Sridhar Vembu. File

Sridhar Vembu. File
| Photo Credit: Bijoy Ghosh

Global technology firm Zoho co-founder Sridhar Vembu’s estranged wife Pramila Srinivasan has approached the Madras High Court with a plea to honour a Letters Rogatory (a request for international judicial assistance) issued by the Superior Court of California in the United States, where a divorce case between the couple was pending, for recording the evidence of witnesses residing in India.

Justice P. Dhanabal has directed the High Court Registry to issue notice, returnable by February 23, 2026 to Mr. Vembu, who had shifted his residence from Pleasonton in California to Tenkasi at Tirunelveli district in Tamil Nadu. The notice has been ordered to be issued in all three applications filed by Ms. Srinivasan with separate but interconnected prayers related to the Letters Rogatory.

In her first application, Ms. Srinivasan urged the High Court to appoint either a senior advocate or a retired judge as a local commissioner to record the testimonies of nine individuals including Mr. Vembu and his relatives, whom she had arrayed as respondents/witnesses, as well as that of Zoho Corporation Private Limited based at Estancia IT park at Vallancherry in Chengalpattu district.

The applicant said, the Superior Court of California had passed an order on October 2, 2025 for recording the testimonies of the witnesses on oath and also permitted collection of relevant documents from them. She said, the Letters Rogatory too had been issued for that purpose since all those witnesses were residing outside the territorial jurisdiction of the American court.

In her second application, Ms. Srinivasan urged the High Court to confer special powers upon the local commissioner so that he/she could summon all nine individuals as well as the authorised person representing Zoho Corporation, administer oath to them and record their testimony as per the California Code of Civil Procedure and also the Indian laws besides directing them to produce the relevant documents.

The applicant insisted that her counsel from the United States must also be allowed to examine or cross examine the witnesses, through video conferencing, in the presence of the local commissioner and insisted that the depositions must be recorded verbatim in writing. She wanted the local commissioner to record the testimony, collect relevant documents and also other evidences related to her case.

The third application had been filed seeking a direction to the local commissioner to transmit his/her report along with the recorded testimony, documents, evidence and any other material or information collected during the proceedings directly to the Superior Court of California’s address mentioned in the Letters Rogatory.
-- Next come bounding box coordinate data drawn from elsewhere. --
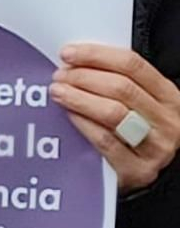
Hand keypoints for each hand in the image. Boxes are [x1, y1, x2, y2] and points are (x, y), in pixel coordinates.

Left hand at [51, 43, 179, 192]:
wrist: (142, 174)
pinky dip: (83, 124)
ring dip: (79, 98)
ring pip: (113, 113)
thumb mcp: (139, 105)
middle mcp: (167, 121)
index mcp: (169, 97)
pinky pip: (105, 141)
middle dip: (84, 77)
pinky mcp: (137, 170)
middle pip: (122, 88)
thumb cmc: (135, 135)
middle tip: (60, 76)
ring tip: (58, 92)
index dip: (97, 56)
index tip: (69, 53)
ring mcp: (155, 147)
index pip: (133, 65)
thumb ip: (118, 84)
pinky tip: (68, 115)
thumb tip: (76, 63)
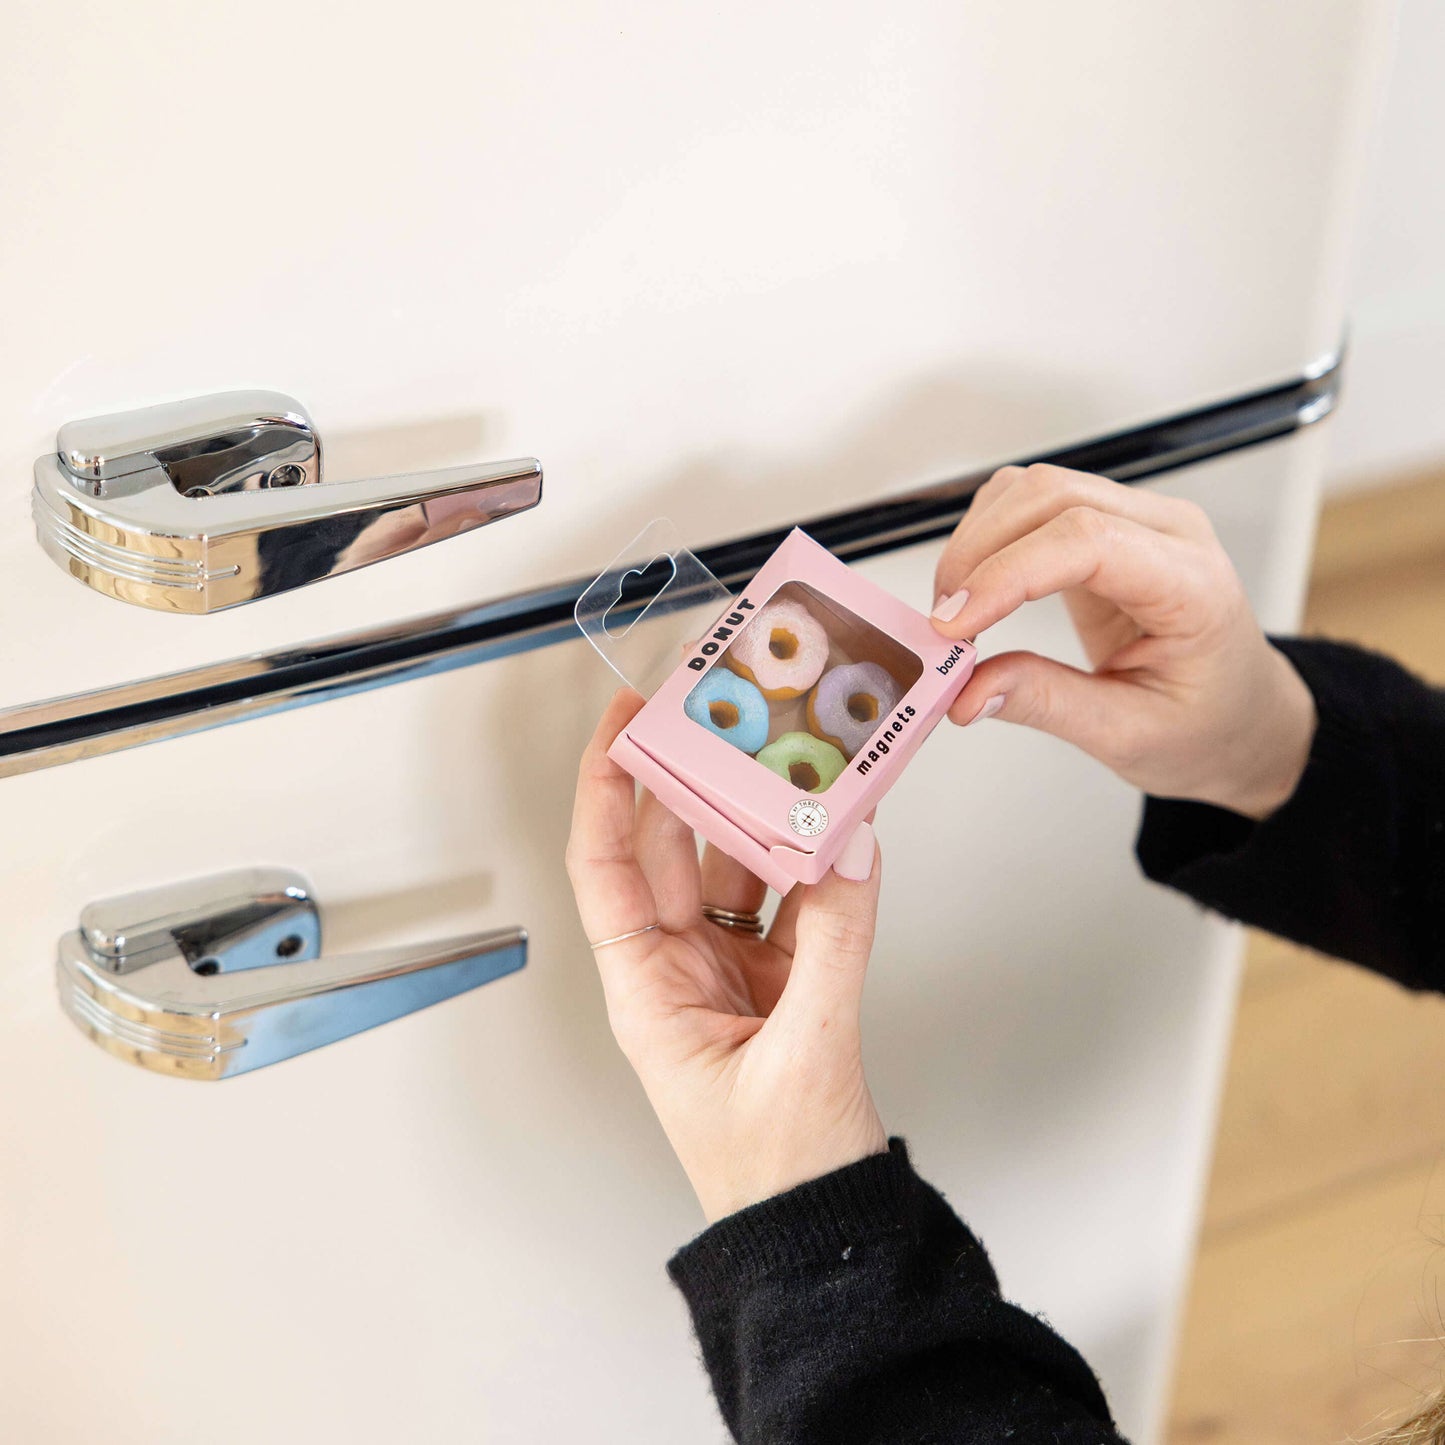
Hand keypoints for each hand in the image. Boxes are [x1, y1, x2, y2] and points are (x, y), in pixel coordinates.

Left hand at [566, 690, 886, 1222]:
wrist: (821, 1233)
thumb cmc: (777, 1175)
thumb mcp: (804, 1053)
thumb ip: (834, 942)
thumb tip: (851, 847)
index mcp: (647, 991)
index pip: (606, 865)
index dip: (606, 787)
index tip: (623, 720)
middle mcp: (679, 970)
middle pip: (672, 848)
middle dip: (694, 778)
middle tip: (724, 714)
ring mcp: (732, 972)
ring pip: (737, 867)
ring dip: (763, 815)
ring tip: (789, 757)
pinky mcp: (784, 981)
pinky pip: (794, 902)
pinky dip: (817, 865)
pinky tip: (838, 829)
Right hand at [930, 463, 1316, 819]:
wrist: (1241, 716)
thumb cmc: (1206, 726)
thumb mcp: (1130, 735)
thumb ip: (1047, 704)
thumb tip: (966, 691)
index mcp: (1192, 584)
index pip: (1088, 541)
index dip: (1007, 574)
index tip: (953, 624)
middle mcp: (1167, 532)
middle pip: (1051, 496)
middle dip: (979, 554)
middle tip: (942, 626)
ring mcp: (1136, 520)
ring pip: (1032, 489)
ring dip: (977, 542)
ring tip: (956, 613)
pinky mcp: (1104, 526)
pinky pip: (1031, 504)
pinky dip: (988, 538)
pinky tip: (977, 590)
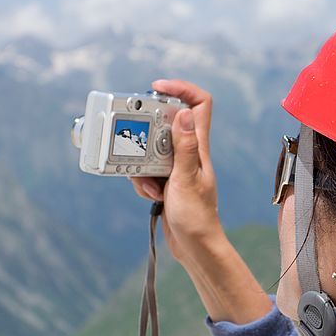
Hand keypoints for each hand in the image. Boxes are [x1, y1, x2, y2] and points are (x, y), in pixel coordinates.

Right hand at [129, 79, 223, 264]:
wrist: (195, 247)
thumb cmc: (197, 217)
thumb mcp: (186, 179)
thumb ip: (184, 147)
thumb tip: (184, 112)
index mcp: (199, 147)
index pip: (199, 104)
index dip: (181, 88)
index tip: (157, 87)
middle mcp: (188, 152)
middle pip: (164, 124)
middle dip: (146, 132)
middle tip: (135, 141)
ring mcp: (176, 167)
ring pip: (150, 149)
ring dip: (142, 164)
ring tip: (151, 185)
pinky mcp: (165, 181)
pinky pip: (146, 170)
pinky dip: (143, 182)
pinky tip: (152, 196)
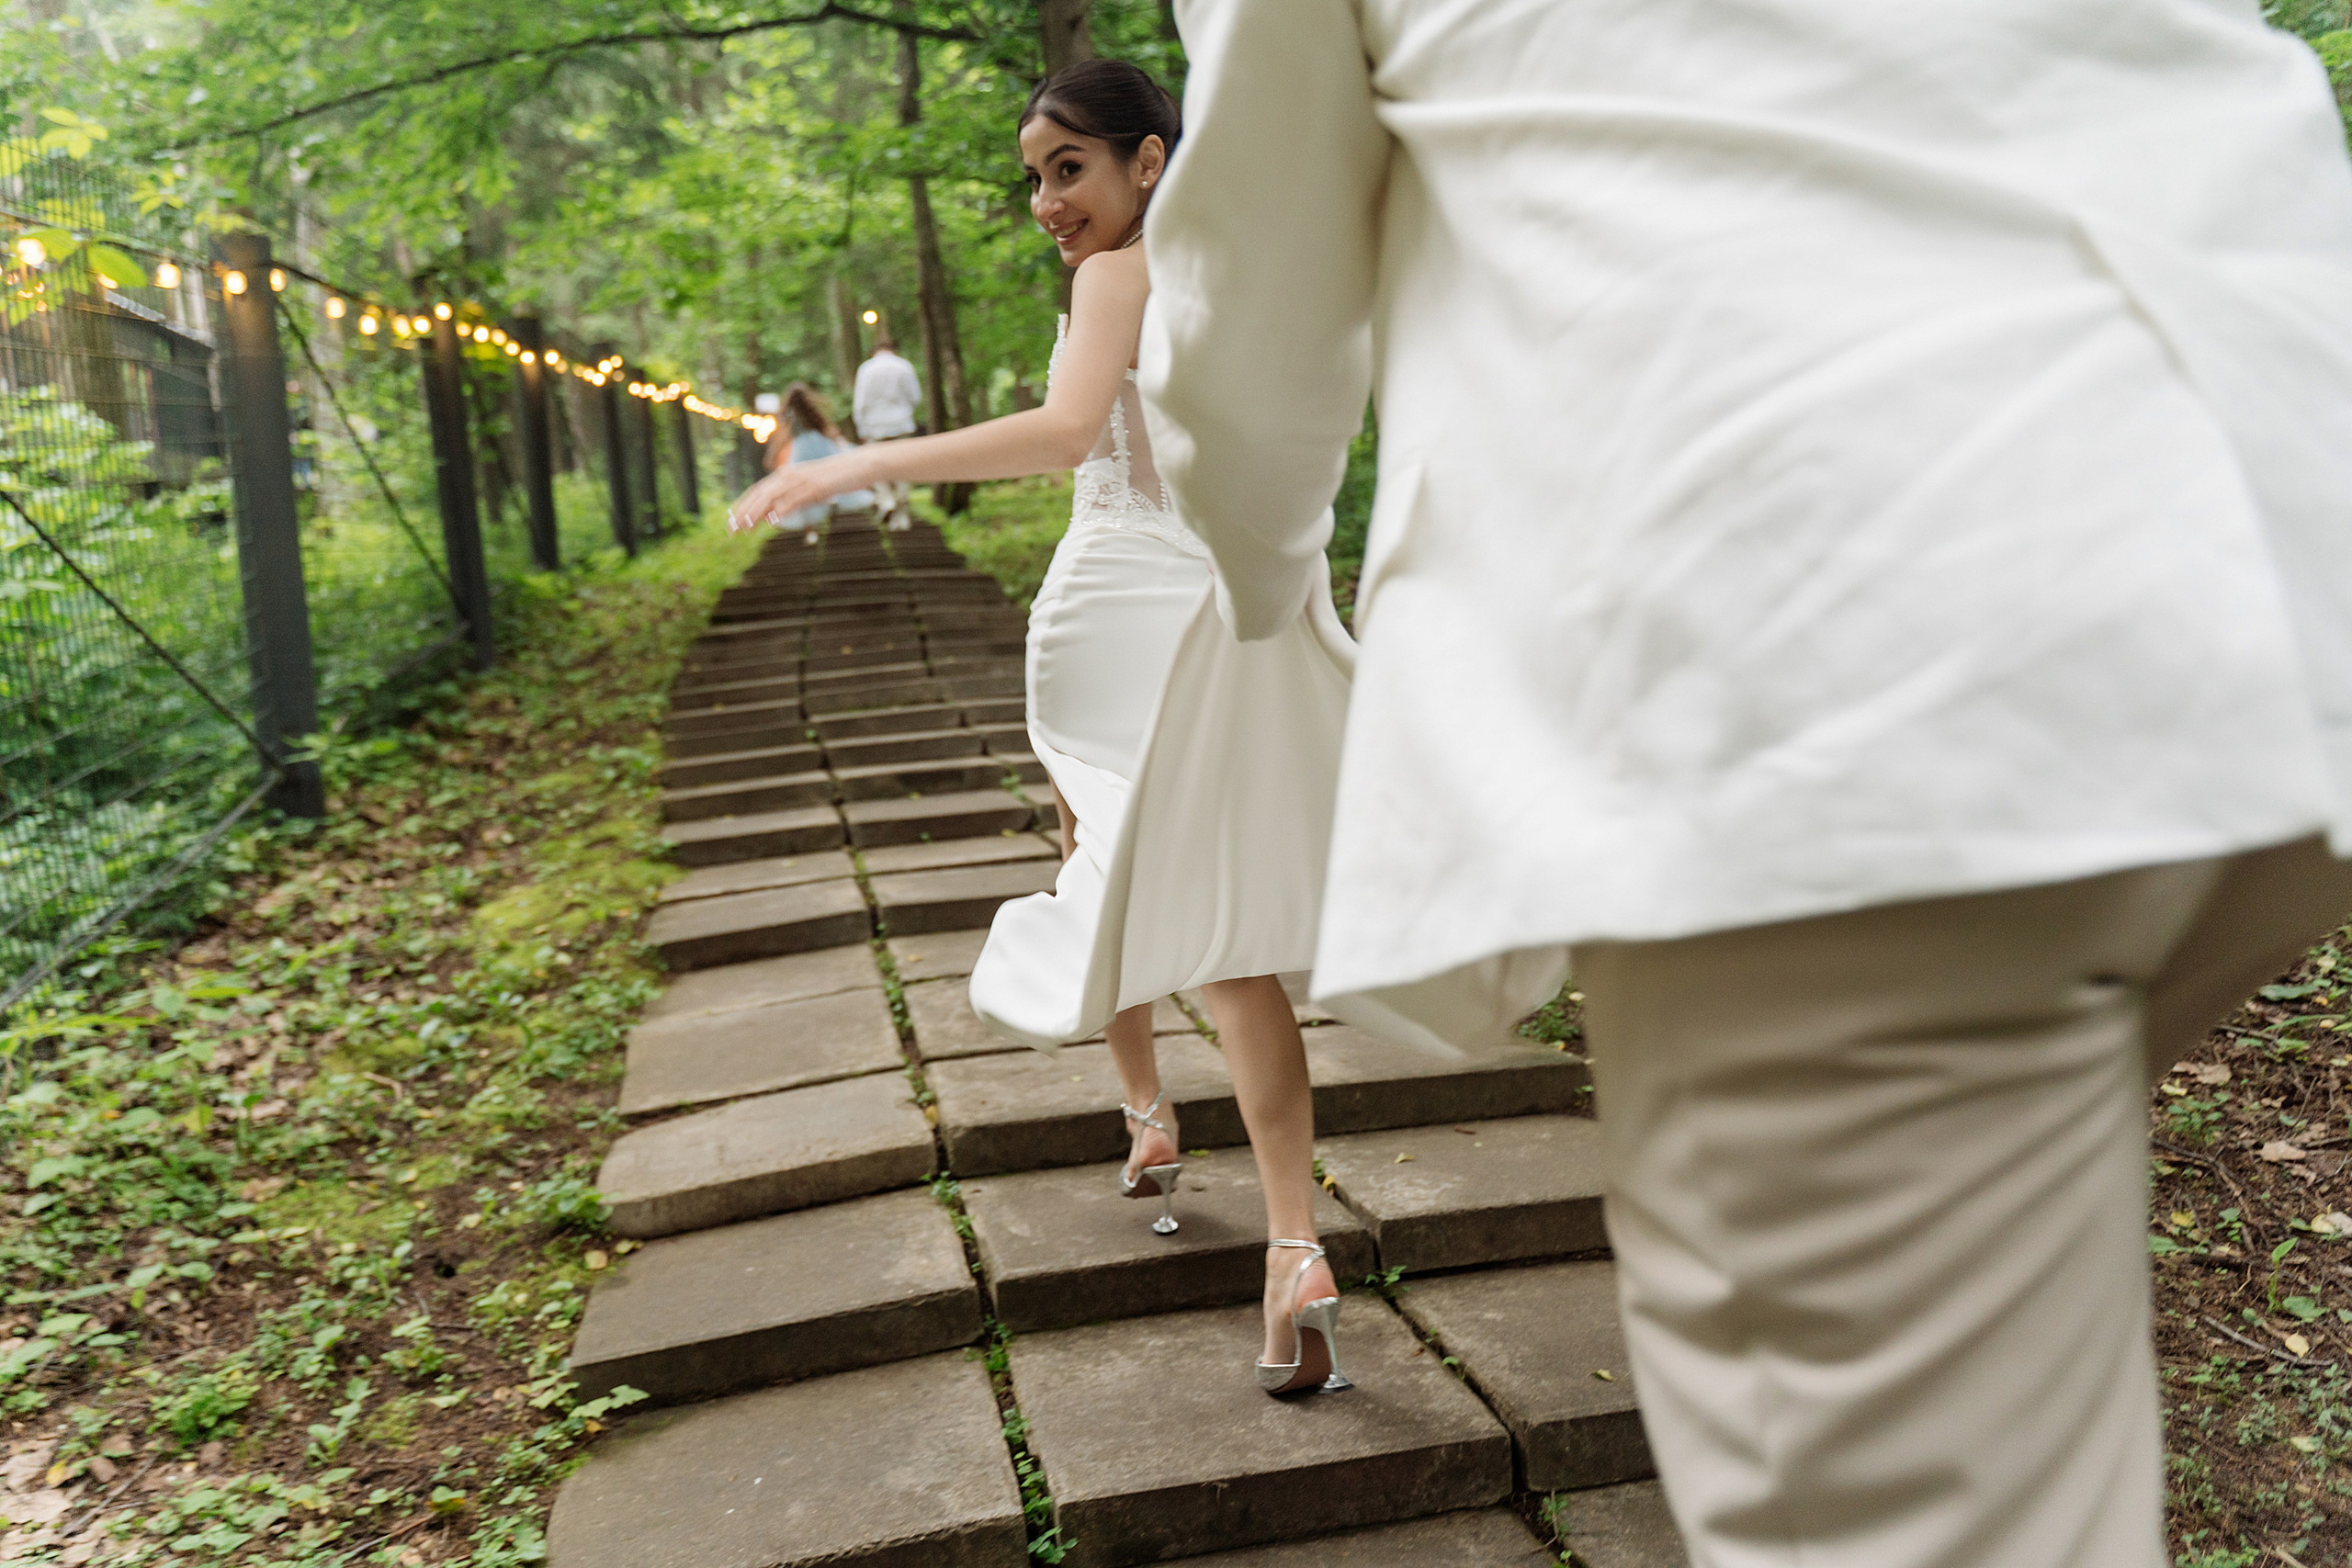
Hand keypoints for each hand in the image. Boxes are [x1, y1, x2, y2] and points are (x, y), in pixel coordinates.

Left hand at [727, 450, 874, 532]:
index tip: (732, 521)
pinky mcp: (816, 486)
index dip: (743, 505)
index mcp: (787, 475)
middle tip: (732, 530)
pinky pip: (795, 498)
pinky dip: (782, 509)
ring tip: (745, 528)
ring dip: (757, 513)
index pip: (758, 490)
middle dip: (744, 512)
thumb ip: (792, 499)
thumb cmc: (837, 478)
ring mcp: (802, 480)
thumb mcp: (810, 489)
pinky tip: (773, 520)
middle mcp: (790, 475)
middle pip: (760, 494)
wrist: (860, 464)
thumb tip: (774, 514)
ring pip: (773, 496)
She insisted that those materials should be sent in a sealed cover.

Letters Rogatory

It is common for courts across the globe to issue Letters Rogatory to each other seeking judicial assistance. In 2025, the Madras High Court had rejected a Letters Rogatory issued by the district court of Delaware in the United States for securing oral and documentary evidence from a Chengalpattu-based pharmaceutical company in connection with a patent dispute between Pfizer and Cipla.

In that case, allowing an appeal preferred against a single judge’s order, a Division Bench of Justices G. Jayachandran and Mummineni Sudheer Kumar of the High Court held that the Letters Rogatory issued by the U.S. court on May 13, 2024 could not be honoured since Article 23 of the Hague Convention permits signatory countries to refuse requests that were in the nature of pre-trial discovery of evidence.